Injured in Texas storm in spring, months of rehab later, Beatrix returns to Canadian birthplace

Beatrix will spend the winter strengthening her wing muscles. If all goes well, she'll be released in the spring. (Prairie Wildlife Rehabilitation Centre)

It took months to get the bird of prey a passport, but a peregrine falcon injured in a wicked southern U.S. storm in the spring was finally cleared for landing in Winnipeg last week.

"She's a tough little bird," said Tracy Maconachie, co-ordinator with the Peregrine Falcon Recovery Project.

Born on the ledge of a downtown Winnipeg hotel in 2011, Beatrix made headlines south of the border in March when the falcon was rescued from a busy Texas highway. A storm pounded her down to the pavement of U.S. Highway 75 in Dallas and stopped her from migrating north for breeding season.

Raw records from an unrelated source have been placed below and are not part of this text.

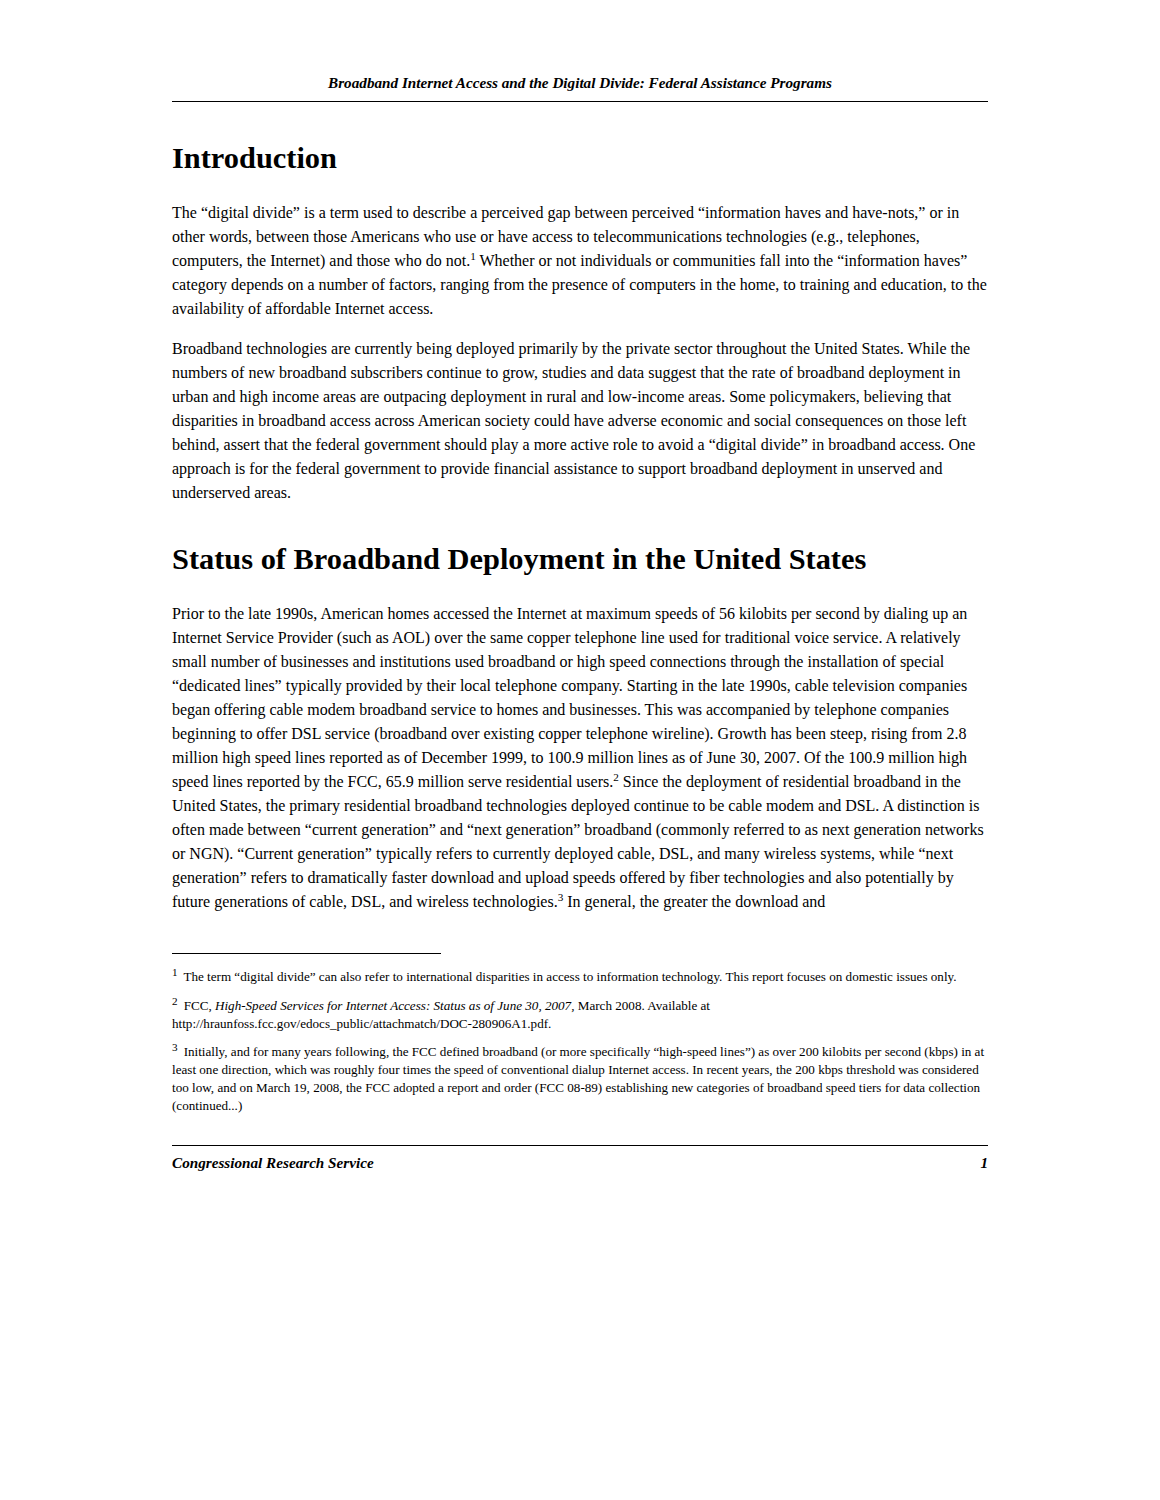Broadband Internet Access and the Digital Divide: Federal Assistance Programs
Introduction
The “digital divide” is a term used to describe a perceived gap between perceived “information haves and have-nots,” or in other words, between those Americans who use or have access to telecommunications technologies (e.g., telephones, computers, the Internet) and those who do not.1 Whether or not individuals or communities fall into the “information haves” category depends on a number of factors, ranging from the presence of computers in the home, to training and education, to the availability of affordable Internet access.
Broadband technologies are currently being deployed primarily by the private sector throughout the United States. While the numbers of new broadband subscribers continue to grow, studies and data suggest that the rate of broadband deployment in urban and high income areas are outpacing deployment in rural and low-income areas. Some policymakers, believing that disparities in broadband access across American society could have adverse economic and social consequences on those left behind, assert that the federal government should play a more active role to avoid a “digital divide” in broadband access. One approach is for the federal government to provide financial assistance to support broadband deployment in unserved and underserved areas.
Status of Broadband Deployment in the United States
Prior to the late 1990s, American homes accessed the Internet at maximum speeds of 56 kilobits per second by dialing up an Internet Service Provider (such as AOL) over the same copper telephone line used for traditional voice service. A relatively small number of businesses and institutions used broadband or high speed connections through the installation of special “dedicated lines” typically provided by their local telephone company. Starting in the late 1990s, cable television companies began offering cable modem broadband service to homes and businesses. This was accompanied by telephone companies beginning to offer DSL service (broadband over existing copper telephone wireline). Growth has been steep, rising from 2.8 million high speed lines reported as of December 1999, to 100.9 million lines as of June 30, 2007. Of the 100.9 million high speed lines reported by the FCC, 65.9 million serve residential users.2 Since the deployment of residential broadband in the United States, the primary residential broadband technologies deployed continue to be cable modem and DSL. A distinction is often made between “current generation” and “next generation” broadband (commonly referred to as next generation networks or NGN). “Current generation” typically refers to currently deployed cable, DSL, and many wireless systems, while “next generation” refers to dramatically faster download and upload speeds offered by fiber technologies and also potentially by future generations of cable, DSL, and wireless technologies.3 In general, the greater the download and
1 The term “digital divide” can also refer to international disparities in access to information technology. This report focuses on domestic issues only.
2 FCC, High-Speed Services for Internet Access: Status as of June 30, 2007, March 2008. Available at http://hraunfoss.fcc.gov/edocs_public/attachmatch/DOC-280906A1.pdf.
3 Initially, and for many years following, the FCC defined broadband (or more specifically “high-speed lines”) as over 200 kilobits per second (kbps) in at least one direction, which was roughly four times the speed of conventional dialup Internet access. In recent years, the 200 kbps threshold was considered too low, and on March 19, 2008, the FCC adopted a report and order (FCC 08-89) establishing new categories of broadband speed tiers for data collection (continued...)
Congressional Research Service 1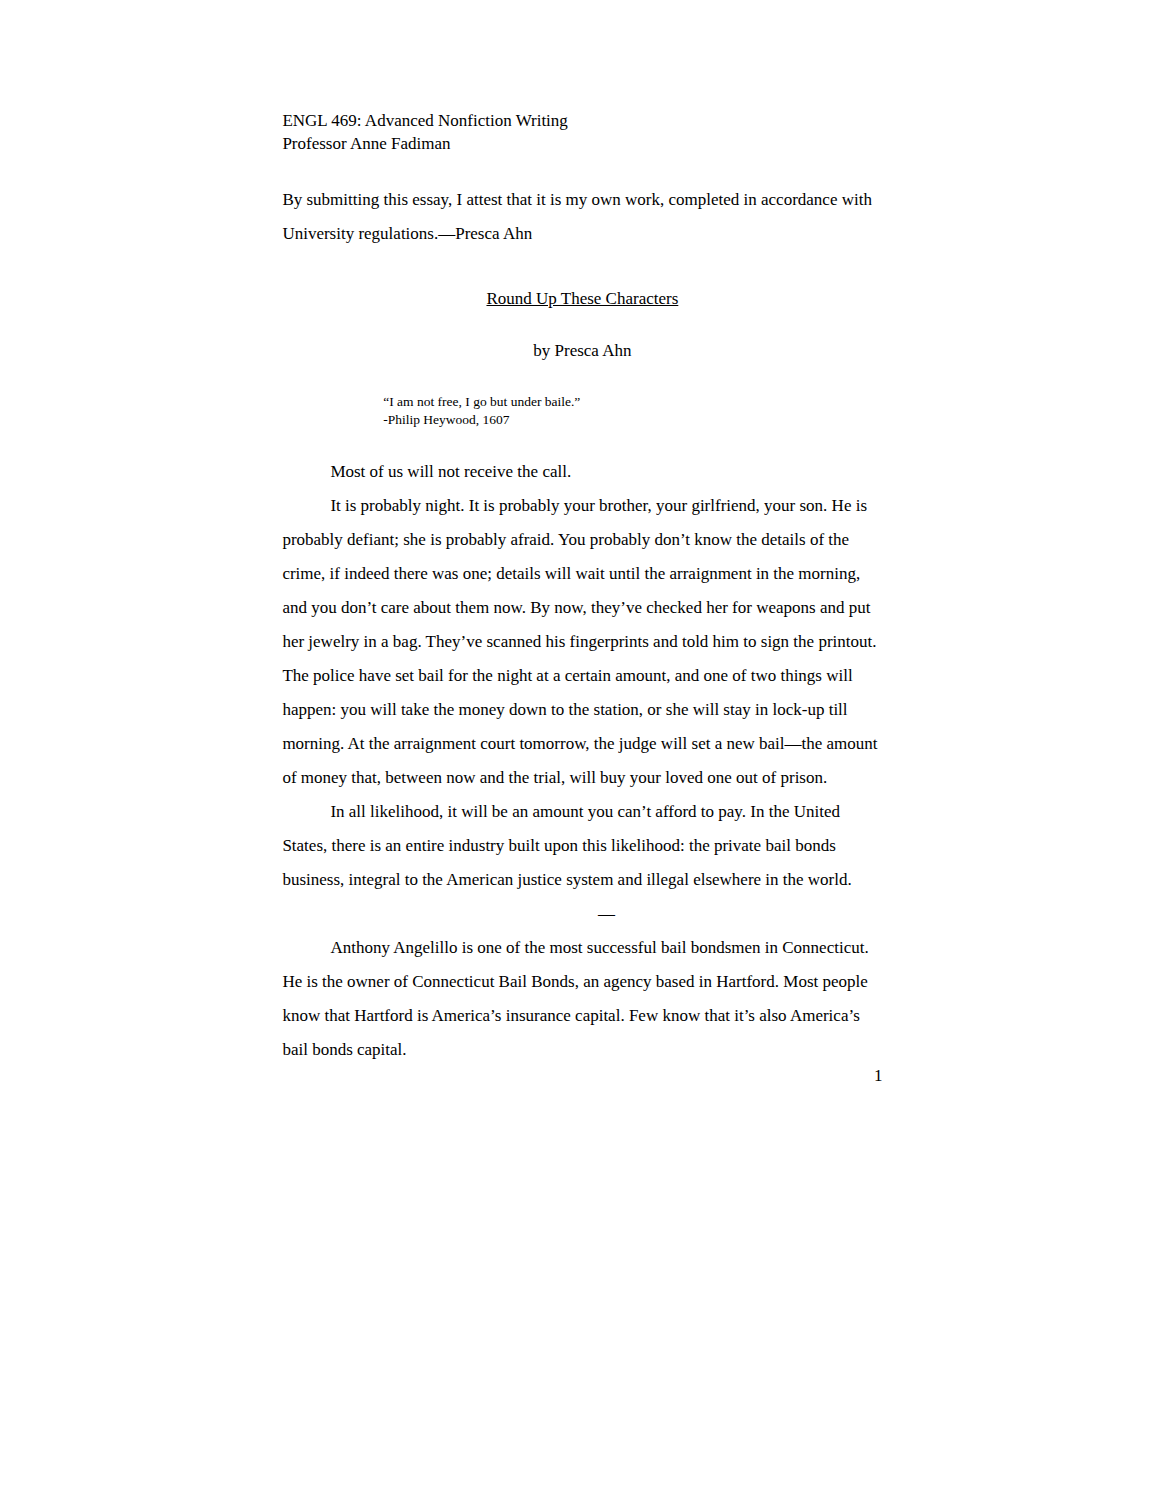ENGL 469: Advanced Nonfiction Writing
Professor Anne Fadiman
By submitting this essay, I attest that it is my own work, completed in accordance with University regulations.—Presca Ahn
Round Up These Characters
by Presca Ahn
“I am not free, I go but under baile.”
-Philip Heywood, 1607
Most of us will not receive the call.
It is probably night. It is probably your brother, your girlfriend, your son. He is probably defiant; she is probably afraid. You probably don’t know the details of the crime, if indeed there was one; details will wait until the arraignment in the morning, and you don’t care about them now. By now, they’ve checked her for weapons and put her jewelry in a bag. They’ve scanned his fingerprints and told him to sign the printout. The police have set bail for the night at a certain amount, and one of two things will happen: you will take the money down to the station, or she will stay in lock-up till morning. At the arraignment court tomorrow, the judge will set a new bail—the amount of money that, between now and the trial, will buy your loved one out of prison.
In all likelihood, it will be an amount you can’t afford to pay. In the United States, there is an entire industry built upon this likelihood: the private bail bonds business, integral to the American justice system and illegal elsewhere in the world.
—
Anthony Angelillo is one of the most successful bail bondsmen in Connecticut. He is the owner of Connecticut Bail Bonds, an agency based in Hartford. Most people know that Hartford is America’s insurance capital. Few know that it’s also America’s bail bonds capital.
1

Sending the bird home wasn't a simple process. Maconachie spent months working with Kathy Rogers, founder of Texas-based Rogers Wildlife Rehabilitation Center, to get the proper permits to repatriate Beatrix.

It took 90 days of applications, four permits and nine months of rehabilitation, but Beatrix managed to board a plane to Winnipeg on Dec. 1 with Rogers by her side.

"She had an airline ticket and the whole bit," Maconachie said, adding Beatrix was transported in a carrier that blocked out her surroundings to keep her calm.

Beatrix took the window seat next to Rogers for part of the ride; American Airlines and WestJet took care of flight costs.

Beatrix had surgery on her feet recently. Rehab workers will be keeping an eye on them as they heal over the winter. (Prairie Wildlife Rehabilitation Centre)

She'll spend the winter strengthening her wing muscles and rehabilitating her feet, which just underwent surgery.

The hope is she'll be in "top shape" and released next spring, Maconachie said.

If all goes well, it could mean life as usual for Beatrix, and the endangered bird could resume its migration cycle again. 

"We're optimistic. She's made it this far," Maconachie said.

"We just have to get her little feet all healed up and get her back on the path. We'll take it one step at a time.

"She'll decide whether she wants to nest or if she wants to go off and play in a wetland for a year or if she wants to go somewhere else entirely."